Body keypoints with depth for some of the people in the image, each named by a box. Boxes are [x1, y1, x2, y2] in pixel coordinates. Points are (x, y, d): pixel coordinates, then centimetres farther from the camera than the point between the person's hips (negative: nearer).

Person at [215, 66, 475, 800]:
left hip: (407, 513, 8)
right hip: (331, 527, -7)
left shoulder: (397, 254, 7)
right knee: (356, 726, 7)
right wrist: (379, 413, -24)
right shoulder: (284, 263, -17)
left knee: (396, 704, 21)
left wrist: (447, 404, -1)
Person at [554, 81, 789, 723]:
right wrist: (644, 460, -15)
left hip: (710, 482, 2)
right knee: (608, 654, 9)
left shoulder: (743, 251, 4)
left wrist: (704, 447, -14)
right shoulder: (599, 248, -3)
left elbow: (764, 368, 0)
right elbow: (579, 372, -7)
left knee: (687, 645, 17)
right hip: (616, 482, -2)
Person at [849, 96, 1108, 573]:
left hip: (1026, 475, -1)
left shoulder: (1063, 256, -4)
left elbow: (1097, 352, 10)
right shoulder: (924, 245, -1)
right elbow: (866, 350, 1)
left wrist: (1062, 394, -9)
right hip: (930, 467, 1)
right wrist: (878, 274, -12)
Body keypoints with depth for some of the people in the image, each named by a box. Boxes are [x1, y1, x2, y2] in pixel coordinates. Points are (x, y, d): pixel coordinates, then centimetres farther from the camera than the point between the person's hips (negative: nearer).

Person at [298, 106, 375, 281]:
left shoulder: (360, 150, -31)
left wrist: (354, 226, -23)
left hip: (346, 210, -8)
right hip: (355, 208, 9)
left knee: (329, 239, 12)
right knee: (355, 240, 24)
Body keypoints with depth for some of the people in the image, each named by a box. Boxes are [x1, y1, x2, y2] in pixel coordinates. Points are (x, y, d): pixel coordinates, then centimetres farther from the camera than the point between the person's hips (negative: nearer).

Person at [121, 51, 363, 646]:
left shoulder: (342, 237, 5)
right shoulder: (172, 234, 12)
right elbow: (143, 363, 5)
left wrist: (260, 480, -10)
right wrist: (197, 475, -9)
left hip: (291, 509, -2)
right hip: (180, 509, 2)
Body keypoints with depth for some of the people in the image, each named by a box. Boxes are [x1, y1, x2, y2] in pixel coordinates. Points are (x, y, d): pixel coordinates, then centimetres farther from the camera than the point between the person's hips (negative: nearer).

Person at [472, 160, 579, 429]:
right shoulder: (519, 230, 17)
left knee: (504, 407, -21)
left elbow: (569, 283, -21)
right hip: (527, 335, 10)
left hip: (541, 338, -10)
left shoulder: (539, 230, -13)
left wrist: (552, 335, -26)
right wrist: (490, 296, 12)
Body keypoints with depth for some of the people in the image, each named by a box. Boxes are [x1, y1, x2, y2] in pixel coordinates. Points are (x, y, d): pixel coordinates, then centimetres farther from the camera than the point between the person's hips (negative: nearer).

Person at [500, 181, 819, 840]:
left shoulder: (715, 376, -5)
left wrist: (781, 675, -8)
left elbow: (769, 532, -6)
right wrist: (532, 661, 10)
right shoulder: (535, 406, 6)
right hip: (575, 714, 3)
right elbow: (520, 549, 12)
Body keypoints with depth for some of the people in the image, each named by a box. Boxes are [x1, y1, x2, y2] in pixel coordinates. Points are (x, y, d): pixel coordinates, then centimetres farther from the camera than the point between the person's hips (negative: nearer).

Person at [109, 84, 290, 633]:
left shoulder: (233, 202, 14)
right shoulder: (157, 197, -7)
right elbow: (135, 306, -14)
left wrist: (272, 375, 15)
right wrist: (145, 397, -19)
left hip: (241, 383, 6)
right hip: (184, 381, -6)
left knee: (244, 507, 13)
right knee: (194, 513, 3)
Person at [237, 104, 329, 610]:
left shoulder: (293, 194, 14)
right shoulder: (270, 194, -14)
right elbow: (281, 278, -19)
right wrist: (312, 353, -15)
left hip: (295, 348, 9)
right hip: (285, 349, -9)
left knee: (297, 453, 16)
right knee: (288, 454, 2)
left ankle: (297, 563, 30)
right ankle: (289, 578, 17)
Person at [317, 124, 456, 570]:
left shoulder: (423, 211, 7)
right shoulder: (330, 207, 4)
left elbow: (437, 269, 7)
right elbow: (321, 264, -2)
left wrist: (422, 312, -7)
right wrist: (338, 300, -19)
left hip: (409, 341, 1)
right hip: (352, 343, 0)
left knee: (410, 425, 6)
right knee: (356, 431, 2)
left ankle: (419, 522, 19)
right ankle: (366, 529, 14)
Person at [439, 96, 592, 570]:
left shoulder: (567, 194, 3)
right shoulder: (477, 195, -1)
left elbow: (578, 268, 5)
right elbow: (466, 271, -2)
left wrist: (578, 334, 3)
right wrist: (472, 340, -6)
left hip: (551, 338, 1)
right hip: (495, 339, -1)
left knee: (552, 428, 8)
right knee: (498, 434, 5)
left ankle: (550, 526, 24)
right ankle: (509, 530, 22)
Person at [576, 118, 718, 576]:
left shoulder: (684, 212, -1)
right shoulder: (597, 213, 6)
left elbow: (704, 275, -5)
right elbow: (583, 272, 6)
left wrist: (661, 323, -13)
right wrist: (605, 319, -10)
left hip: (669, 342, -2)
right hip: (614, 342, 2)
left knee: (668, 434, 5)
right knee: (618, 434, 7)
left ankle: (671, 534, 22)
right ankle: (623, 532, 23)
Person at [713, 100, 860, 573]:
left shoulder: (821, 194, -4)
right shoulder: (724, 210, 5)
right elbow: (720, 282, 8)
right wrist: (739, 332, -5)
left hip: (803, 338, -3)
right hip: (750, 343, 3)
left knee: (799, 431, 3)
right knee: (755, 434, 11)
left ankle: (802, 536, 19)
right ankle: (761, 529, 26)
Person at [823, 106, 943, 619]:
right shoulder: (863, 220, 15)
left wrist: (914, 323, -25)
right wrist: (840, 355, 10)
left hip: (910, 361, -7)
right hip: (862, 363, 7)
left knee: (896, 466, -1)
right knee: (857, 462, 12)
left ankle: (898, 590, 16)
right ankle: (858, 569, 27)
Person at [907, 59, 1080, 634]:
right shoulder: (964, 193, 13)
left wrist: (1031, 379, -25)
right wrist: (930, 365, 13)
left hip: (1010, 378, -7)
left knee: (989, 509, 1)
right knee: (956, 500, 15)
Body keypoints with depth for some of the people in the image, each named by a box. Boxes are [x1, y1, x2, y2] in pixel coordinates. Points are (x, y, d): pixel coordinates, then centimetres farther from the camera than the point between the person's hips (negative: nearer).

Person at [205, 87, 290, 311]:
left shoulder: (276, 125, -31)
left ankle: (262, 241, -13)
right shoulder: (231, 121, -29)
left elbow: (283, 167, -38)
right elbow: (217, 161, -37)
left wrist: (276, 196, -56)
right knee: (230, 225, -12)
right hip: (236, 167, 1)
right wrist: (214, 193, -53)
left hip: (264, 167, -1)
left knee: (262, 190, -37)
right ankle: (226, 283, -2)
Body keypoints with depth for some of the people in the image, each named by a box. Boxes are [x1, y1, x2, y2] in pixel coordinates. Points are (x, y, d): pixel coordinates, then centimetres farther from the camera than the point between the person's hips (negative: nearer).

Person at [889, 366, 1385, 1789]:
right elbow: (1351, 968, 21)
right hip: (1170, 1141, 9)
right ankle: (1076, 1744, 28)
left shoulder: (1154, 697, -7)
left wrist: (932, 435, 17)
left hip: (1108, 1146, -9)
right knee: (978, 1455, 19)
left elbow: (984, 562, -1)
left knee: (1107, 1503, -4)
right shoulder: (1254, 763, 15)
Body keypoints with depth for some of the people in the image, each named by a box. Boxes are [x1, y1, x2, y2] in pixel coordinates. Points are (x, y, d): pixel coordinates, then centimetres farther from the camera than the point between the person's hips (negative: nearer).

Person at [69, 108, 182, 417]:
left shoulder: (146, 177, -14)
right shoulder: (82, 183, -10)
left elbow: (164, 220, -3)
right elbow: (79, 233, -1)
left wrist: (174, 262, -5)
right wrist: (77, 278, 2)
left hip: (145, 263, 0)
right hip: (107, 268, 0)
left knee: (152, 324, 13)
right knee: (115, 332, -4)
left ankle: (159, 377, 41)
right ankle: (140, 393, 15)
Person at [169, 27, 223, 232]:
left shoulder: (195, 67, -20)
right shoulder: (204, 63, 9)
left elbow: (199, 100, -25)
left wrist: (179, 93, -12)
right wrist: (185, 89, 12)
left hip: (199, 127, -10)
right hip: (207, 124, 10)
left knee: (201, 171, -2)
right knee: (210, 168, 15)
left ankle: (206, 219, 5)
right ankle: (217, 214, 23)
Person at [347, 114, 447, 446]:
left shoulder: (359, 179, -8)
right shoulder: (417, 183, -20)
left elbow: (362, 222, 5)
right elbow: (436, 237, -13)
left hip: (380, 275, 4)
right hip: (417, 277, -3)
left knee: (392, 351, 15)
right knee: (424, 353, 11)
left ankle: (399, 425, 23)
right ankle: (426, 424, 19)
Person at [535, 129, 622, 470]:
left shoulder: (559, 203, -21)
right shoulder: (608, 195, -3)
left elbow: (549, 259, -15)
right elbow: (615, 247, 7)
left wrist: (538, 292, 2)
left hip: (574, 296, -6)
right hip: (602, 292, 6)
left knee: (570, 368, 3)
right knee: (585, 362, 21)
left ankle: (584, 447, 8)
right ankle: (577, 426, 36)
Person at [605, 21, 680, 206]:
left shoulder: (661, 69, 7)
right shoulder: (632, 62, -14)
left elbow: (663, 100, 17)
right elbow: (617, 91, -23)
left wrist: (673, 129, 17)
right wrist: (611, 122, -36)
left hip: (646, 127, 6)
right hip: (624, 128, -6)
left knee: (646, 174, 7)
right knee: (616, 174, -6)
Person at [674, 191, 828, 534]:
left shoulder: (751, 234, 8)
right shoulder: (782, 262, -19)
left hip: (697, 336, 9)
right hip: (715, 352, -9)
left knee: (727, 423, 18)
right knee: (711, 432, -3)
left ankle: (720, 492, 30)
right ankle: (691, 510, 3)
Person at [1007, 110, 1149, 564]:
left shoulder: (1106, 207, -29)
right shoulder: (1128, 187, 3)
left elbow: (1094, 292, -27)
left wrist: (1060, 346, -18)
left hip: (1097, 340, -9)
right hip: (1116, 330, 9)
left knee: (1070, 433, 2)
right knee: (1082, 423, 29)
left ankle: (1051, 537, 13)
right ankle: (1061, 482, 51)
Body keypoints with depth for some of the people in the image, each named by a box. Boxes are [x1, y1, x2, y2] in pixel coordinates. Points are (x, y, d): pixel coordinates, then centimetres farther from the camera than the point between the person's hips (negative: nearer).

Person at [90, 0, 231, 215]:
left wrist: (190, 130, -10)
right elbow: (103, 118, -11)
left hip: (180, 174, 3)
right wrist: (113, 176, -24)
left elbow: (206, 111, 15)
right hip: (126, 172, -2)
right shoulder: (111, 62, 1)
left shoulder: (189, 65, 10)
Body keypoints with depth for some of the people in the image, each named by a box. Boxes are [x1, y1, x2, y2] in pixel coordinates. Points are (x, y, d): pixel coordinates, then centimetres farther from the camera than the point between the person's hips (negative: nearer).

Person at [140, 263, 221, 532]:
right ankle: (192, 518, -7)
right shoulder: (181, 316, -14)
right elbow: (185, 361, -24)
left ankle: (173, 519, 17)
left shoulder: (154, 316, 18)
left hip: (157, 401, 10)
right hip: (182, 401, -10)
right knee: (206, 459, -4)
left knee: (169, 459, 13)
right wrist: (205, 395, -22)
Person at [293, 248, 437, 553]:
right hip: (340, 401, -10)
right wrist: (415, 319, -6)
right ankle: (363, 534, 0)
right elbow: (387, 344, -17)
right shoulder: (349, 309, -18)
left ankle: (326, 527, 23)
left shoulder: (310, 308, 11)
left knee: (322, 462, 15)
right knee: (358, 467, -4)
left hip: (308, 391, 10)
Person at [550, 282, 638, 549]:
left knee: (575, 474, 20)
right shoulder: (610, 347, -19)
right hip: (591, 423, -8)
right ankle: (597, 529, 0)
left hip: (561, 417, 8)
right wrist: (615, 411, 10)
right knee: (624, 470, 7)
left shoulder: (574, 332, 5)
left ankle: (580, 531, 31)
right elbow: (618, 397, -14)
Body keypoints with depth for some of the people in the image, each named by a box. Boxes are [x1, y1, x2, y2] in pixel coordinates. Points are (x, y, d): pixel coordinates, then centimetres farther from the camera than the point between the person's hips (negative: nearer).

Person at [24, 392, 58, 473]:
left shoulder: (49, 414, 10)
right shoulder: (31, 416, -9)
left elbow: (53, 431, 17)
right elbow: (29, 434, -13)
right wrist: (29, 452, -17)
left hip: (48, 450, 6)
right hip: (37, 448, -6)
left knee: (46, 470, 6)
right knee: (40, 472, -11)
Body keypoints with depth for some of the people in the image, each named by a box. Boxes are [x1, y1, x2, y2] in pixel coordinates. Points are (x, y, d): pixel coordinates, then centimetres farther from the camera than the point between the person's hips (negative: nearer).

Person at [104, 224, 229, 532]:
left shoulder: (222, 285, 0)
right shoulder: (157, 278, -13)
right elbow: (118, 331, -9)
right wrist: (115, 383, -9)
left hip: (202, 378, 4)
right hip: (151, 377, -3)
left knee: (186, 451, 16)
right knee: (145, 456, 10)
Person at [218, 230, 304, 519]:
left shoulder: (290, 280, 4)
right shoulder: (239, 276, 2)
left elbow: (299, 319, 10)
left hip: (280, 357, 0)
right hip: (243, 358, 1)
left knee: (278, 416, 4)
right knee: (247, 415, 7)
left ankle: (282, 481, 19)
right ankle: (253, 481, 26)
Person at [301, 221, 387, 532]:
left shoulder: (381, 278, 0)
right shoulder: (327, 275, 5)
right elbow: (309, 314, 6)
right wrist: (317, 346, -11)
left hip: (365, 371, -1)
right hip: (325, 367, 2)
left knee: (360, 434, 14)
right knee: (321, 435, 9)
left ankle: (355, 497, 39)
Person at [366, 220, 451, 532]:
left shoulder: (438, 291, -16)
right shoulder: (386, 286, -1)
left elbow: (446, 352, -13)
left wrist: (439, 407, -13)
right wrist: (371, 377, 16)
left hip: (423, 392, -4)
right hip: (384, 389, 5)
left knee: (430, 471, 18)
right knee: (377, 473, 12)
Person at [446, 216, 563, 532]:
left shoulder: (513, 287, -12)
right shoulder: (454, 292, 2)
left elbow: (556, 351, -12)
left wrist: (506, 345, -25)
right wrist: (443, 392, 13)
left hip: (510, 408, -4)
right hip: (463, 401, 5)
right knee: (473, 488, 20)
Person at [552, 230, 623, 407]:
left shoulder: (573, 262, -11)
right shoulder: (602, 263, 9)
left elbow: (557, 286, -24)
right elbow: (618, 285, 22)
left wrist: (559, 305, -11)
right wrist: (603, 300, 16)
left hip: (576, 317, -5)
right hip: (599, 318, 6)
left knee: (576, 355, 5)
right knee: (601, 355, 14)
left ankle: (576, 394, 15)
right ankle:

• • • • • • •

TASK ITEM: Copy the lines of the items word for word, starting with the line that contains "right ankle: (761, 529, 26)" and continuing through the line that contains "right knee: (956, 500, 15)", with both of those lines included.

WRITTEN RESPONSE:
right ankle: (761, 529, 26)
Person at [823, 106, 943, 619]:
right shoulder: (863, 220, 15)
left wrist: (914, 323, -25)
right wrist: (840, 355, 10)
left hip: (910, 361, -7)
right hip: (862, 363, 7)
left knee: (896, 466, -1)
right knee: (857, 462, 12)
left ankle: (898, 590, 16)
right ankle: (858, 569, 27)
Person at [907, 59, 1080, 634]:
right shoulder: (964, 193, 13)
left wrist: (1031, 379, -25)
right wrist: (930, 365, 13)
left hip: (1010, 378, -7)
left knee: (989, 509, 1)
right knee: (956, 500, 15)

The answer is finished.